Exercise materials:

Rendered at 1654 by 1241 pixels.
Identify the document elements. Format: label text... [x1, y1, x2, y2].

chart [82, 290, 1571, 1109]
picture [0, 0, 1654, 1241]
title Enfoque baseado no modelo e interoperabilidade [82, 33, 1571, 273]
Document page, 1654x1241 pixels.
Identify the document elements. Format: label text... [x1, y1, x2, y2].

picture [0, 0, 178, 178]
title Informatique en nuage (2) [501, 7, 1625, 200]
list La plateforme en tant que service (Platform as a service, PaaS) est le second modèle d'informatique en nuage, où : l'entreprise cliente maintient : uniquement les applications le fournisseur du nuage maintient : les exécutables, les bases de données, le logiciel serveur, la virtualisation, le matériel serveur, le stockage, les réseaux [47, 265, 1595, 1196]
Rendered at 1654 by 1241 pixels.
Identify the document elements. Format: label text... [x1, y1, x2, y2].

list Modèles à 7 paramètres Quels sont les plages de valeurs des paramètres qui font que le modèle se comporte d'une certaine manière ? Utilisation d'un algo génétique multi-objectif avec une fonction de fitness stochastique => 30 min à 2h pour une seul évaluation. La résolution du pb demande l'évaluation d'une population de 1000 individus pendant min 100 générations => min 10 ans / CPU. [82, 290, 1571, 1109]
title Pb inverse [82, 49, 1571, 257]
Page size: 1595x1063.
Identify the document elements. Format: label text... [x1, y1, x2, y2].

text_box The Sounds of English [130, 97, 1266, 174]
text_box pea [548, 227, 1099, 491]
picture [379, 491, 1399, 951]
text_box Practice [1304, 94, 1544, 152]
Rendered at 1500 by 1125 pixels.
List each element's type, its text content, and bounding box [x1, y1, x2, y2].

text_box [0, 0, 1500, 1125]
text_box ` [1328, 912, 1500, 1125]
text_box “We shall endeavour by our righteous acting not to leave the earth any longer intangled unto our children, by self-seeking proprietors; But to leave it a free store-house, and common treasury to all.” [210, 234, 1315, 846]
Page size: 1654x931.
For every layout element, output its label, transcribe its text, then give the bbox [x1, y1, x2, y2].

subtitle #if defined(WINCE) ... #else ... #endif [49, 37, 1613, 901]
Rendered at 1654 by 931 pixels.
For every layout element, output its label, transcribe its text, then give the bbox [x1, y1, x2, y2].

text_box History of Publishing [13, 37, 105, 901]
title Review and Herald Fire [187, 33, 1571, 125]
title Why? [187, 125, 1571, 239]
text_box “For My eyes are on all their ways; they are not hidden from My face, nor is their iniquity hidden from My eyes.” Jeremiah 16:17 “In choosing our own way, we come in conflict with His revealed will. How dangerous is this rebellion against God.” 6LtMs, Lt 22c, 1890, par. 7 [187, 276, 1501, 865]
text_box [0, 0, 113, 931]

Your goal: Write out the records word for word, from their first line through the line containing "title Pb inverse [82, 49, 1571, 257]", including both of those lines.

Task response:
Rendered at 1654 by 1241 pixels.
Identify the document elements. Format: label text... [x1, y1, x2, y2].

chart [82, 290, 1571, 1109]
picture [0, 0, 1654, 1241]
title Enfoque baseado no modelo e interoperabilidade [82, 33, 1571, 273]
Document page, 1654x1241 pixels.
Identify the document elements. Format: label text... [x1, y1, x2, y2].

picture [0, 0, 178, 178]
title Informatique en nuage (2) [501, 7, 1625, 200]
list La plateforme en tant que service (Platform as a service, PaaS) est le second modèle d'informatique en nuage, où : l'entreprise cliente maintient : uniquement les applications le fournisseur du nuage maintient : les exécutables, les bases de données, le logiciel serveur, la virtualisation, le matériel serveur, le stockage, les réseaux [47, 265, 1595, 1196]
Rendered at 1654 by 1241 pixels.
Identify the document elements. Format: label text... [x1, y1, x2, y2].

list Modèles à 7 paramètres Quels sont les plages de valeurs des paramètres qui font que le modèle se comporte d'une certaine manière ? Utilisation d'un algo génétique multi-objectif avec une fonction de fitness stochastique => 30 min à 2h pour une seul évaluation. La résolution du pb demande l'évaluation d'une population de 1000 individus pendant min 100 générations => min 10 ans / CPU. [82, 290, 1571, 1109]
title Pb inverse [82, 49, 1571, 257]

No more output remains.